The M&G Global Listed Infrastructure fund looks for a balance of growth and income from three key areas of the sector: economic, social and ‘evolving’ infrastructure.
This means investments can include anything from utilities and toll roads to health, education and civil buildings, as well as mobile towers, data centres, payment companies and royalties.
The fund has been managed by Alex Araujo since launch in October 2017. He has 25 years of industry experience, joining the M&G equity income team in July 2015 before becoming co-deputy manager of the global dividend strategy a year later.

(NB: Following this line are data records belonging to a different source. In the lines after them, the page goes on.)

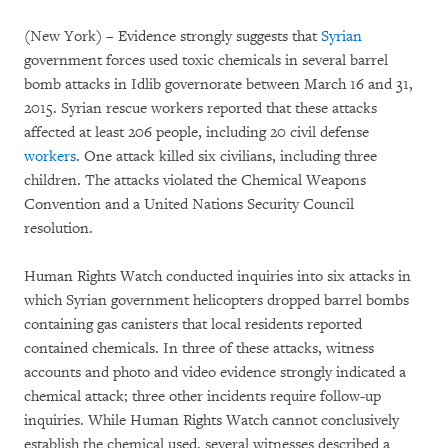
(New York) – Evidence strongly suggests that
Syrian
government forces used toxic chemicals in several barrel
bomb attacks in Idlib governorate between March 16 and 31,
2015. Syrian rescue workers reported that these attacks
affected at least 206 people, including 20 civil defense
workers
. One attack killed six civilians, including three
children. The attacks violated the Chemical Weapons
Convention and a United Nations Security Council
resolution.
Human Rights Watch conducted inquiries into six attacks in
which Syrian government helicopters dropped barrel bombs
containing gas canisters that local residents reported
contained chemicals. In three of these attacks, witness
accounts and photo and video evidence strongly indicated a
chemical attack; three other incidents require follow-up
inquiries. While Human Rights Watch cannot conclusively
establish the chemical used, several witnesses described a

Araujo invests in three distinct infrastructure categories: economic infrastructure (65-75 per cent of the portfolio) such as utilities and energy companies plus transport-linked areas including toll roads and airports; social infrastructure (10-20 per cent) in areas like health, education and civil; and the remaining (15-25 per cent) in evolving infrastructure such as communications, namely mobile towers and data centres, and transactions, like payment companies and royalties.
He targets companies with critical physical infrastructure, long-term concessions or perpetual royalties.
They need to be paying some level of dividend and have a market cap of more than $1bn. He will want to know about the dividend situation – its history and outlook – the capital discipline of the business, and sustainability credentials.